Detecting selection: synonymous & nonsynonymous nucleotide changes

Measuring the proportion of nonsynonymous nucleotide changes (dN) to synonymous nucleotide changes (dS) is a commonly used approach for detecting selection in DNA sequence data. In general, a dN/dS >1 indicates positive selection, <1 indicates purifying selection and a ratio at or close to 1 neutral selection (or a balance of positive and purifying selection). Although there are disadvantages to summarizing a complicated spectrum of selection across a whole genome, it can be used as a rough measure of selection to give us insights into species evolution. Comparison of whole-genome sequences has revealed some surprises. Rocha et al. compared the genomes of 31 bacterial isolates representing six genera. They found that the more closely related the genomes were, the higher the dN/dS. This indicates that dN/dS, and thus selection, are time dependent. In the species studied, purifying selection effectively acts as a sieve, removing slightly deleterious mutations over time. However, this lag is different between different taxa, probably due to differences in the effective population size, which can have an effect on the efficiency of selection [88]. This pattern has also been observed within a species through WGS of 21 C. difficile isolates. The rate of reduction of dN/dS over genetic distance was found to be less than for E. coli, indicating a longer delay in the purging of slightly deleterious SNPs, which could possibly reflect a smaller effective population size due to a more restricted biological niche [89].
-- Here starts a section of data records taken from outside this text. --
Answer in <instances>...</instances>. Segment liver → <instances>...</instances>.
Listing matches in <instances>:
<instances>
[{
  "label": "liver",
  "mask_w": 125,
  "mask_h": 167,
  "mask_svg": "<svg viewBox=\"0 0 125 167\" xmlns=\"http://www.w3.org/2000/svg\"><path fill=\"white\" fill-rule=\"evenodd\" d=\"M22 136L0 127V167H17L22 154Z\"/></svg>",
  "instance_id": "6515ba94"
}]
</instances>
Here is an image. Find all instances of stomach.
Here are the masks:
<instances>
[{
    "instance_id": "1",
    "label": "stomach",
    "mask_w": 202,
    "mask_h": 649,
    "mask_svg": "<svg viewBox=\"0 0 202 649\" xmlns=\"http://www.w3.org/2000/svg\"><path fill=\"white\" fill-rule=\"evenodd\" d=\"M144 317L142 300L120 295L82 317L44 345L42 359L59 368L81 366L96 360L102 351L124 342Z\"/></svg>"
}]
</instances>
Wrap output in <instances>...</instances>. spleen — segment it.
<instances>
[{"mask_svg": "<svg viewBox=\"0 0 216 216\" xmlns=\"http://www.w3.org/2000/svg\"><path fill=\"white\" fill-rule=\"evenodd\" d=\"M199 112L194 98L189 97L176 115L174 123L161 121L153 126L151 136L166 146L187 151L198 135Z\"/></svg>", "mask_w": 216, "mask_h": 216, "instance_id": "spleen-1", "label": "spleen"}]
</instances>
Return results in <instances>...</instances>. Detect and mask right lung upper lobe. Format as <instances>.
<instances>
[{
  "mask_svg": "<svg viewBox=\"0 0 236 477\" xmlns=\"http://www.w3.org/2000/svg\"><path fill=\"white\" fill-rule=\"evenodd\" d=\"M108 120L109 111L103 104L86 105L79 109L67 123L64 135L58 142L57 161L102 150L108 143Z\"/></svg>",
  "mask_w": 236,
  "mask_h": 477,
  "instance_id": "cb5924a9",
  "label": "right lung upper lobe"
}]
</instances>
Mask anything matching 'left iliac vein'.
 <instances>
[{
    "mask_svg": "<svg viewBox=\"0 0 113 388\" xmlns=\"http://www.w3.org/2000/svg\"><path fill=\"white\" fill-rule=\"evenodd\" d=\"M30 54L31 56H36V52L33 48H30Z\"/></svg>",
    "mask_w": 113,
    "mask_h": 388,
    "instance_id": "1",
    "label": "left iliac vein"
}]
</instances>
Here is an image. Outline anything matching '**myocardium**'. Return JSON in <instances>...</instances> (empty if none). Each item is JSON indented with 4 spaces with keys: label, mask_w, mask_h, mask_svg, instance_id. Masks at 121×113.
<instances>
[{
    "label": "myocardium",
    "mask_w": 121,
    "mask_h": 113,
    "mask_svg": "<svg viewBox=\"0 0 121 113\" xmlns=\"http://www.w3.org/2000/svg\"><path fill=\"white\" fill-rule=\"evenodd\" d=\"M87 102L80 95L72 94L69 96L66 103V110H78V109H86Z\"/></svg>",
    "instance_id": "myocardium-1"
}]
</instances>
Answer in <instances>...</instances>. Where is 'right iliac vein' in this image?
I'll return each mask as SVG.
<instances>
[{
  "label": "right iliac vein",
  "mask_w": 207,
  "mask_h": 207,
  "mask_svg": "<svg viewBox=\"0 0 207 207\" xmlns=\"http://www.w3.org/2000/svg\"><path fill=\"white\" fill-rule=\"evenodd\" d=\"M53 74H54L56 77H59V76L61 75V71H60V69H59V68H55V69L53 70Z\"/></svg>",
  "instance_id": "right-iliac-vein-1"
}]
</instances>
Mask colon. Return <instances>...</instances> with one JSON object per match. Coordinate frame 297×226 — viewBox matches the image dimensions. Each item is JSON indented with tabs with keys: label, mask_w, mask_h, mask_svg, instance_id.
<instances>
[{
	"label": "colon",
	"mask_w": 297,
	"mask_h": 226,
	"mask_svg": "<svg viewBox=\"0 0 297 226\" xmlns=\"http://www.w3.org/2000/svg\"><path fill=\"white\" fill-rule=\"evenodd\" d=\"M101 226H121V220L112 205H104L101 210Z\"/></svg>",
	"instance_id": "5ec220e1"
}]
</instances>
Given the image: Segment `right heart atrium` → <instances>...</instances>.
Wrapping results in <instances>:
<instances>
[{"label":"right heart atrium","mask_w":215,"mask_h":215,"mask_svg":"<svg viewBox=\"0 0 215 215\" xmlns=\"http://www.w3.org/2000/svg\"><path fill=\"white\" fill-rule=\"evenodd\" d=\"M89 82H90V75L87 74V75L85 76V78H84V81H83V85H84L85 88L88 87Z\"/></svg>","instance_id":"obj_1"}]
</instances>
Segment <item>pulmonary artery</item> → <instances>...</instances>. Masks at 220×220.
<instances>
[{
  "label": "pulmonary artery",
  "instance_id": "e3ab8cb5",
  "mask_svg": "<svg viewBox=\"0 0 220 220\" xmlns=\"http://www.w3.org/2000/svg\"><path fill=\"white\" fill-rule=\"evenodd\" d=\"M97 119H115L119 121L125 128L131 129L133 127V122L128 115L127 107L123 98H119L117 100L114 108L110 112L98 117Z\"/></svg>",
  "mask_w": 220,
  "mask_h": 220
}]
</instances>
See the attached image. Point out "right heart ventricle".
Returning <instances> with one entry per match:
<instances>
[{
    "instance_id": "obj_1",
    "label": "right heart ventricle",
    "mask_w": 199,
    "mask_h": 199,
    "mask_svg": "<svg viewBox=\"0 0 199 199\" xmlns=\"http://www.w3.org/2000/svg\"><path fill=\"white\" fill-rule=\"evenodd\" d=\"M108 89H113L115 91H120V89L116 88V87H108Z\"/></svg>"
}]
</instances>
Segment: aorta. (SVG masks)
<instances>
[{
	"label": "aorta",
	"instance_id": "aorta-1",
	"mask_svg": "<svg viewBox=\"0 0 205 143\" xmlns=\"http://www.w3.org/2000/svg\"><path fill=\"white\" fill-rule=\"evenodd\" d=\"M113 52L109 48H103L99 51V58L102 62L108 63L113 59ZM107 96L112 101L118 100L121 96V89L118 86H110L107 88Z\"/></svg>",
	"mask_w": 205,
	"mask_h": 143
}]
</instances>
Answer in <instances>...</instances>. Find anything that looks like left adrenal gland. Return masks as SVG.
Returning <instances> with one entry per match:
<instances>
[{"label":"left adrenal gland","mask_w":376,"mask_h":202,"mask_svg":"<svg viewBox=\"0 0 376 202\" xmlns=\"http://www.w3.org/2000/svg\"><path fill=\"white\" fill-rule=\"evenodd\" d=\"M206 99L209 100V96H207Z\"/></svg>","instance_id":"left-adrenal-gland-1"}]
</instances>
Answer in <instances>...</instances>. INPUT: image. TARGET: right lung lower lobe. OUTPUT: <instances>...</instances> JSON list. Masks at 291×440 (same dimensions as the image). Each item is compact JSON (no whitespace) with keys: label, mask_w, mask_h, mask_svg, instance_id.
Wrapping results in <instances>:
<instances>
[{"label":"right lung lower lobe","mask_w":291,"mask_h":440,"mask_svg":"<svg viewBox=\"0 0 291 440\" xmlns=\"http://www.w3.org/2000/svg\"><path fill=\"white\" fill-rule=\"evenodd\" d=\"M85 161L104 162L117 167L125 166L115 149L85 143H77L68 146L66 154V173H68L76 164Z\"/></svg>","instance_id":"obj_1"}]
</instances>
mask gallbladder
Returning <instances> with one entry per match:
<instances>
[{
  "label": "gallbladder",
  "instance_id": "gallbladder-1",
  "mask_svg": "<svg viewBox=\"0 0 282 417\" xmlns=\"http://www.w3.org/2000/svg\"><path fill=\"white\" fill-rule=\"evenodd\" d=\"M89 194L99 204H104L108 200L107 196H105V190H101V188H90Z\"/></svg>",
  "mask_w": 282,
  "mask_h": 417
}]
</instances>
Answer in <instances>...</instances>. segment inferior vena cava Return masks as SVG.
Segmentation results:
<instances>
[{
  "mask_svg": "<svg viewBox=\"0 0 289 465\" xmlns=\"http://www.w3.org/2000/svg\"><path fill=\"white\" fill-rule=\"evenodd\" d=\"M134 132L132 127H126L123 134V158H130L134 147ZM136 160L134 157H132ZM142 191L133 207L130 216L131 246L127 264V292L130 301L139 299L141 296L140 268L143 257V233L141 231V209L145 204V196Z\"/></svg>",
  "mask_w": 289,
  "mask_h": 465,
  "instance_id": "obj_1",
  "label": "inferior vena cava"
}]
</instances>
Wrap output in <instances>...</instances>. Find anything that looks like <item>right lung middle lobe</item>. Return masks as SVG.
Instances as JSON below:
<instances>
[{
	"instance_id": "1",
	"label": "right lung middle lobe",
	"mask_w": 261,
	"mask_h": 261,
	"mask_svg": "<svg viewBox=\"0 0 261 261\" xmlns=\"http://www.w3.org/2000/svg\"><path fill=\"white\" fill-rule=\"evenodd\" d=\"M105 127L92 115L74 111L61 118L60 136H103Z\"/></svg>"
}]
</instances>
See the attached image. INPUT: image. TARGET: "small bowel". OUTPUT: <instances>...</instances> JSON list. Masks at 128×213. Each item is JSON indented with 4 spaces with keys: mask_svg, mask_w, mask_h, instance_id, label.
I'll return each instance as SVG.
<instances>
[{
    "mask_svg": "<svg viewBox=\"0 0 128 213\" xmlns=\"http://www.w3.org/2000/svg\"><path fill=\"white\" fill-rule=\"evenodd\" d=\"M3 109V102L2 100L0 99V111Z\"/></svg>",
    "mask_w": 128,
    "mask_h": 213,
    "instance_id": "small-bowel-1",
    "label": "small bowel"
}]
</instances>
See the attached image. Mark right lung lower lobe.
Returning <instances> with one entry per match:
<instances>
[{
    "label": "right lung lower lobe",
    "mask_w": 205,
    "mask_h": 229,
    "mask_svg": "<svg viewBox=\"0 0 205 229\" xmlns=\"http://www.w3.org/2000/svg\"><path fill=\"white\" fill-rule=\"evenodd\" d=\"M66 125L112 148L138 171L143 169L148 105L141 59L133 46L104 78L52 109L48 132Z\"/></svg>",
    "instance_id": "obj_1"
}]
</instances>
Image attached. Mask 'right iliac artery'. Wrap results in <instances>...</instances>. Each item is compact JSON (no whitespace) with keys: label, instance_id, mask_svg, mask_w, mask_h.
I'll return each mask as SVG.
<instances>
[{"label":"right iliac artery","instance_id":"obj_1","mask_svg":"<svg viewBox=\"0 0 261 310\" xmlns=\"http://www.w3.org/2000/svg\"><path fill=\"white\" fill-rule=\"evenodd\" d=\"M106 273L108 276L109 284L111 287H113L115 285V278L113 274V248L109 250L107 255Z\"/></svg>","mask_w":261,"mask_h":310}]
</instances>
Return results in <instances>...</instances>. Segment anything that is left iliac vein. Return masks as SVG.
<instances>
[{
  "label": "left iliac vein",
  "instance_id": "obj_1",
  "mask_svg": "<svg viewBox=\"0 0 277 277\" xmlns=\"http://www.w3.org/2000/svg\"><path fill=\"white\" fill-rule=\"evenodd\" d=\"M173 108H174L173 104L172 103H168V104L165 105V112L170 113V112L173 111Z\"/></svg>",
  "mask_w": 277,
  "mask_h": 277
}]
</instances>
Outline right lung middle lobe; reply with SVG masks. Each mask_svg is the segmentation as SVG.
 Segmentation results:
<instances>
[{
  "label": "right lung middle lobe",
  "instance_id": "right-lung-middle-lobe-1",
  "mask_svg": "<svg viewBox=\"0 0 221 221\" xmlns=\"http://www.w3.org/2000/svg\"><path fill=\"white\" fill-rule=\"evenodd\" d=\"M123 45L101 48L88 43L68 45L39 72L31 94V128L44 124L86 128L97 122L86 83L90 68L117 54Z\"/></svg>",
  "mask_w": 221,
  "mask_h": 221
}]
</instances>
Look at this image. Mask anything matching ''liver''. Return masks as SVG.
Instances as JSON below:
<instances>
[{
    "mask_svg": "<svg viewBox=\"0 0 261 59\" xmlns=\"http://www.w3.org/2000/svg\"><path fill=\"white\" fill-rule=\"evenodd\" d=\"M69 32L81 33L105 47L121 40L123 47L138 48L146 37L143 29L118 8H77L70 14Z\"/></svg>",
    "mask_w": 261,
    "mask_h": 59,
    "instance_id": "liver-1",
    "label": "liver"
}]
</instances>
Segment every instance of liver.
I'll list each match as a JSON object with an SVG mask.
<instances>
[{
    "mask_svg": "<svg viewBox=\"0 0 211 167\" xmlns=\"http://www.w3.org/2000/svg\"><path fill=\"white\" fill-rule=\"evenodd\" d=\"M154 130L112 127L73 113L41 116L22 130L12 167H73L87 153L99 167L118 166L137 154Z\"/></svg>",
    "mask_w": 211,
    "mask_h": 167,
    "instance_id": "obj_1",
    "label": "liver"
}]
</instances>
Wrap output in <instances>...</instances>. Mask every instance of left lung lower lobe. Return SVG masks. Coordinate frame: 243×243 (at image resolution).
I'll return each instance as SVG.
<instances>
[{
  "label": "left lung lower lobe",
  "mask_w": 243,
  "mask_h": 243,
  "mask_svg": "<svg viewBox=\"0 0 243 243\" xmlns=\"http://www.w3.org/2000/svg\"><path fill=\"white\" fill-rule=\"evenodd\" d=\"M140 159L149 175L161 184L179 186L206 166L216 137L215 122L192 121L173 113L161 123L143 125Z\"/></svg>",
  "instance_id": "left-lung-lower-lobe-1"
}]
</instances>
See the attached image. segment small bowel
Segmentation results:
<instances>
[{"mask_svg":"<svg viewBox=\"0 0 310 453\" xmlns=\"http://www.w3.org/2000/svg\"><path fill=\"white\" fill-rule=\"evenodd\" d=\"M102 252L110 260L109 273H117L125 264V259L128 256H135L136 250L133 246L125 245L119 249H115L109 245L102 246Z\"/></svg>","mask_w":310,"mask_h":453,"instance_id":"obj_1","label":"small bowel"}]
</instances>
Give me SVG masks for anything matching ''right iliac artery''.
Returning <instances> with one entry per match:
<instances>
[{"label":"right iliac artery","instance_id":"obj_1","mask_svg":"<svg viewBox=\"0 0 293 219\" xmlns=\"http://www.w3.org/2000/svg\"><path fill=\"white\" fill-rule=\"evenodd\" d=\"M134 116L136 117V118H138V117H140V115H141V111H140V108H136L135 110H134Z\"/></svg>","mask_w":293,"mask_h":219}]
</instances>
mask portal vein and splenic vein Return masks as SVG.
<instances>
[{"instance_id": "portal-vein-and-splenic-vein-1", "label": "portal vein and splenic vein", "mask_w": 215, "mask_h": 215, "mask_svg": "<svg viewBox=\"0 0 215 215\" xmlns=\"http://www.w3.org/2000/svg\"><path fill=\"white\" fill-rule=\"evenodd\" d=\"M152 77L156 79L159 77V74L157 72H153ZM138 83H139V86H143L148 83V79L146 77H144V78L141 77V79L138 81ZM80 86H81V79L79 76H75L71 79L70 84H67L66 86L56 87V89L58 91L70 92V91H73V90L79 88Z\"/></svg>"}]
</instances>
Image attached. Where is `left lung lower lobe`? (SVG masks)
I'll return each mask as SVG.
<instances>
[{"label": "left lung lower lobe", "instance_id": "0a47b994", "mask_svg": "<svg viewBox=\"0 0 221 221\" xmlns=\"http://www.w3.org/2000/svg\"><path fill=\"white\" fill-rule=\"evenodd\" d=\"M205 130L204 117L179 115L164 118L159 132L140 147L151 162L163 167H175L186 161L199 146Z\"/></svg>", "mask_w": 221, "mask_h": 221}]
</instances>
dN/dS can also reveal differences in selection acting on individual genes. A metagenomic dataset was used to sample a population of Synechococcus, a genus of cyanobacteria, from a coastal environment with reads aligned to two available Synechococcus reference genomes. Most genes (98%) were found to be under purifying selection, but some genes were found to have a dN/dS >1. Of these, 93% were annotated as hypothetical [90]. This demonstrates the scarcity of functional knowledge we have for a vast proportion of bacterial genes and how they may be important for our understanding of bacterial evolution.

A dN/dS >1 indicates positive or diversifying selection, so it makes sense that often these genes are involved in pathogenic interactions with the host. Twelve complete Streptococcus genomes were used to identify genes under positive selection, of which 29% were associated with virulence [91]. Identifying proteins that are involved in the evolutionary arms race between pathogens and their host are essential for vaccine design, as they are probably unsuitable [92]. However, dN/dS is sometimes unsuitable for short-term measures of selection due to the small amount of variation generated.

Observing selection as it happens

Richard Lenski’s group at Michigan State University (MI, USA) have been running a long-term experiment (since 1988) tracking genetic changes in 12 initially identical populations of E. coli through over 50,000 cell cycle generations, providing an excellent opportunity to observe bacterial evolution [93]. Recent results utilized WGS to investigate the concept of ‘evolvability’ during a competition experiment. WGS and subsequent mapping to a reference genome enabled the identification of SNPs, in addition to small and large insertions/deletions, to explore their involvement in the success of the clones. By sequencing, the ‘eventual winners’ they were able to show that they had a greater propensity for adaptability than the ‘eventual losers’. They were able to ‘replay’ evolution by reviving frozen stocks taken at 500 generations into the experiment, to show that the ‘eventual winners’ did not win by pure chance. Although initially they had a fitness deficit, the ‘eventual winners’ always overcame this deficit to have a 2.1% greater fitness on average than the ‘eventual losers’. The authors speculate that this is due to negative epistatic interactions between early mutations found in the ‘eventual loser’, which may have prevented further adaptive changes [94]. Experiments with E. coli can also be used to investigate evolutionary paths to a particular trait. Recent work by Toprak et al. used a device (morbidostat) that monitors bacterial growth and dynamically regulates antibiotic concentrations in the growth medium. They found that parallel populations followed similar phenotypic trajectories. Comparing different drugs, they found that trimethoprim resistance increased in a stepwise fashion, whereas resistance to chloramphenicol and doxycycline proceeded at a smooth rate. The stepwise trajectory was confirmed by WGS to be due to the rarity of the resistance-conferring mutations and their confinement to one gene (DHFR), whereas resistance to chloramphenicol and doxycycline was caused by a diverse combination of SNPs found in many gene classes. This means the waiting time for a trimethoprim resistance mutation is longer than for the other drugs but also that rising resistance levels occur in jumps [95].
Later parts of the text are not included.